*** GIVEN PASSAGE ***

I wrote simple Multi-Threaded TCP C# Server program.After I run my program I got high CPU usage and thread count is keep increasing in task manager. Can anyone help me to figure out how to solve and give suggestions?

This is my code.

public class Program
{
    static void Main(string[] args)
    {
        int _Port = Convert.ToInt32(System.Configuration.ConfigurationManager.AppSettings["TCPPort"]);
        string _IP = System.Configuration.ConfigurationManager.AppSettings["TCPIP"];
        TcpServer server = new TcpServer(_Port);
    }
}

public class TcpServer
{
    private TcpListener _server;
    private Boolean _isRunning;
    private static int defaultMax = 8;
    public TcpServer(int port)
    {
        _server = new TcpListener(IPAddress.Any, port);
        _server.Start();
        _isRunning = true;          
        LoopClients();
    }

    public void LoopClients()

*** End of GIVEN PASSAGE ***

_TASK REQUIREMENTS_
a - Return the part of the C# server question between "public class TcpServer" and "public void LoopClients()", inclusive, copied exactly.
b - Translate the sentence "This is my code." from the C# server question into French.

*** DATA SUPPLIED ***

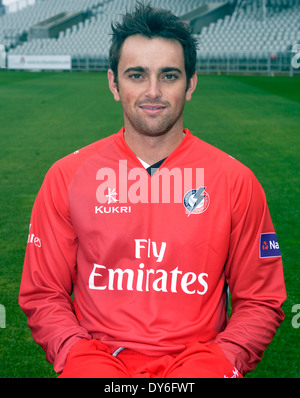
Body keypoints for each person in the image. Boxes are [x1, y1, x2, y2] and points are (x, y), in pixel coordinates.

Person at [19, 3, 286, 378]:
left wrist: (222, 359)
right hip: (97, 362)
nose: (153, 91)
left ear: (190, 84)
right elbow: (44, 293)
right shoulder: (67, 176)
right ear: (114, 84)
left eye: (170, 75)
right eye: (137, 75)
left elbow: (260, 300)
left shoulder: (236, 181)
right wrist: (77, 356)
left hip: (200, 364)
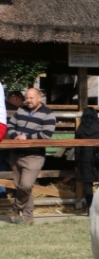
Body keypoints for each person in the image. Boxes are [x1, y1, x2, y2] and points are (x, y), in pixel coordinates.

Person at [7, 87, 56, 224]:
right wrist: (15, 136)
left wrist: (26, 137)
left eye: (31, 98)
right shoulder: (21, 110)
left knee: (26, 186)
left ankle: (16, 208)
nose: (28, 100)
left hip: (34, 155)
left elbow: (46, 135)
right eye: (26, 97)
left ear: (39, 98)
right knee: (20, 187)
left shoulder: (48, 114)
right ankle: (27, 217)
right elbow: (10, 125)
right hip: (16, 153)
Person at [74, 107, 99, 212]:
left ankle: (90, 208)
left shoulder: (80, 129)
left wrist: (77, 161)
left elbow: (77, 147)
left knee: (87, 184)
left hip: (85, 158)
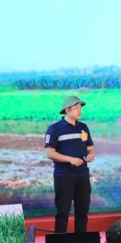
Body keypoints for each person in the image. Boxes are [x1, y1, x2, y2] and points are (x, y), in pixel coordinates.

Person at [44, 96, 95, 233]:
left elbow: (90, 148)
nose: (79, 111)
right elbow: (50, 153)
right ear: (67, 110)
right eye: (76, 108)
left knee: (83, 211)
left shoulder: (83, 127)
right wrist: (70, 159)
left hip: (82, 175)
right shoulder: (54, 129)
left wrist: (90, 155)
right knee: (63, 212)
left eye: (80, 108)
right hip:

*** End of DATA SUPPLIED ***

_EXERCISE SOLUTIONS_
a -
public class TcpServer
{
    private TcpListener _server;
    private Boolean _isRunning;
    private static int defaultMax = 8;
    public TcpServer(int port)
    {
        _server = new TcpListener(IPAddress.Any, port);
        _server.Start();
        _isRunning = true;          
        LoopClients();
    }

    public void LoopClients()

b - Voici mon code.